The Rejimen Askar Melayu Diraja ('Royal Malay Regiment') is the most senior regiment of the Malaysian Army. Its ranks are recruited from amongst the Malay population. The Regiment has 27 battalions. The 1st Battalion, the most senior in the Regiment, currently undertakes ceremonial and Royal Guard duties. The remainder are configured as 20 Standard Infantry Battalions, three Mechanised Infantry Battalions and three Parachute Infantry Battalions. The regiment uses rifle green berets except the three airborne battalions that wear maroon berets.

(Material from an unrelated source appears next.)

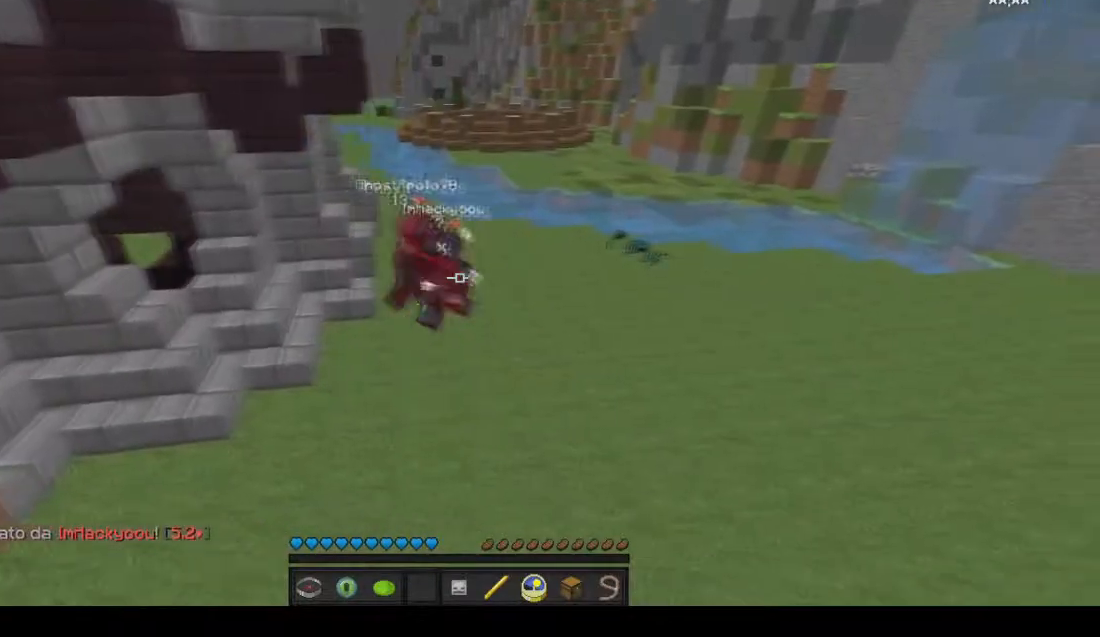
{"keys": [], "mouse": [], "events": []}
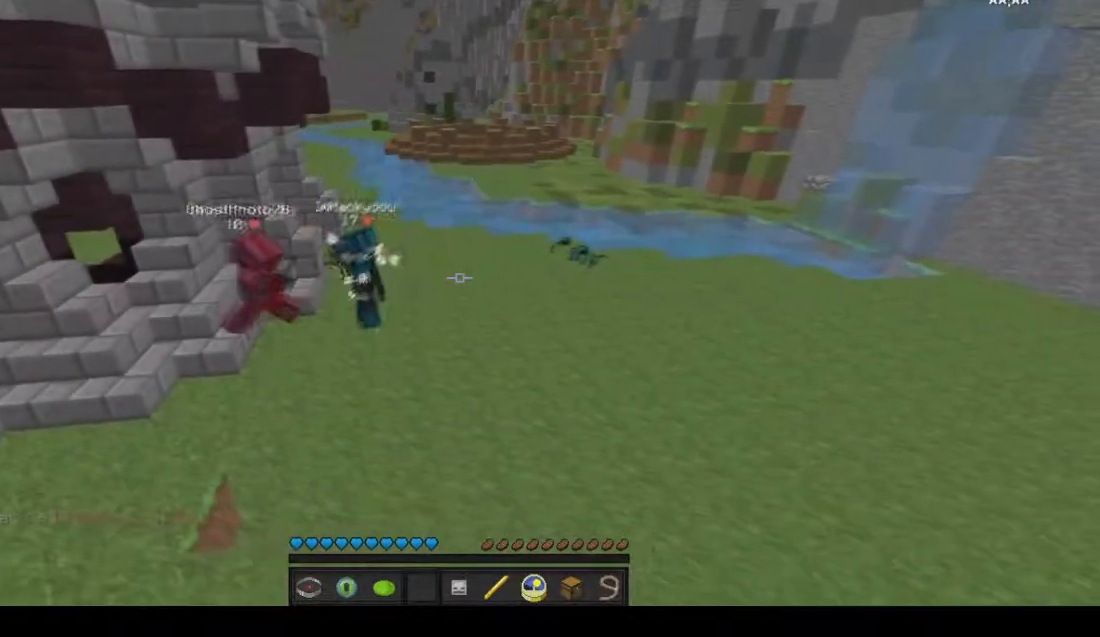
{"keys": ["a"], "mouse": [], "events": [[400, "a", "down"]]}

The 19th Bn Royal Malay Regiment (Mech) was involved in the rescue of U.S. 75th Ranger Regiment and Delta Force operatives in Somalia during the Battle of Mogadishu. The unit of 32 Radpanzer Condor APCs and 113 men from MALBATT 1 went in with the U.S. 10th Mountain Division to rescue the trapped Rangers. Four APCs were immobilised and were destroyed by US helicopter gunships. 19 Royal Malay Regiment suffered 1 soldier killed in action (KIA), PFC Mat Aznan Awang while 8 others were wounded in action (WIA). PFC Mat Aznan Awang was later promoted posthumously to Corporal and was awarded with Pingat Seri Pahlawan Gagah Perkasa, the nation's highest gallantry award. In total, 7 officers and 26 NCOs were awarded various medals for their valour during the operation, the highest number of men recommended for medals in a single unit in a single operation.

- Rejimen Renjer Diraja

The Rejimen Renjer Diraja ('Royal Ranger Regiment') is a multi-racial unit organised along similar lines to the Rejimen Askar Melayu Diraja. There are currently 11 battalions within this regiment. The Regiment traces its roots to the Sarawak Rangers and the Sarawak Constabulary, famed jungle trackers who had a deadly reputation during the Malayan Emergency and during the Communist Party of Malaya’s insurgency in Malaysia. The 8th Bn Royal Ranger Regiment (8 Ranger) was the first infantry battalion in the Malaysian Army to undergo conversion into an airborne battalion. The unit is currently assigned to the elite 10th Parachute Brigade. The Malaysian Army's most decorated soldier, WOI (Rtd) Kanang anak Langkau was a Regimental Sergeant Major of 8 Ranger.

- Rejimen Sempadan

The Rejimen Sempadan ('Border Regiment') is a newly created regiment from the 300 series Territorial Army units in charge of the border. The Deputy Prime Minister and Defence Minister, Najib Razak, announced on 1 July 2006 the formation of a new regiment specifically for border patrol. Members of the regiment will be taken from various regiments and corps, most notably from the Rejimen Askar Wataniah. It is believed that the army will form about 2 to 3 brigades of this new regiment. The new regiment was officially raised on 9 February 2008 by Najib Razak at Tanah Merah, Kelantan.

- Kor Armor Diraja

The Kor Armor Diraja ('Royal Armoured Corps) provides the armour capability for the Malaysian Army. Currently, the Corps consists of 5 battalions (sometimes referred to as Regiments), which are equipped with various armoured personnel carriers (AV-8 Gempita, ACV-300 Adnan and K-200 KIFV) and light combat vehicles. Rejimen ke-11 of the Kor Armor Diraja is the sole user of 48 PT-91M Main Battle Tanks from Poland.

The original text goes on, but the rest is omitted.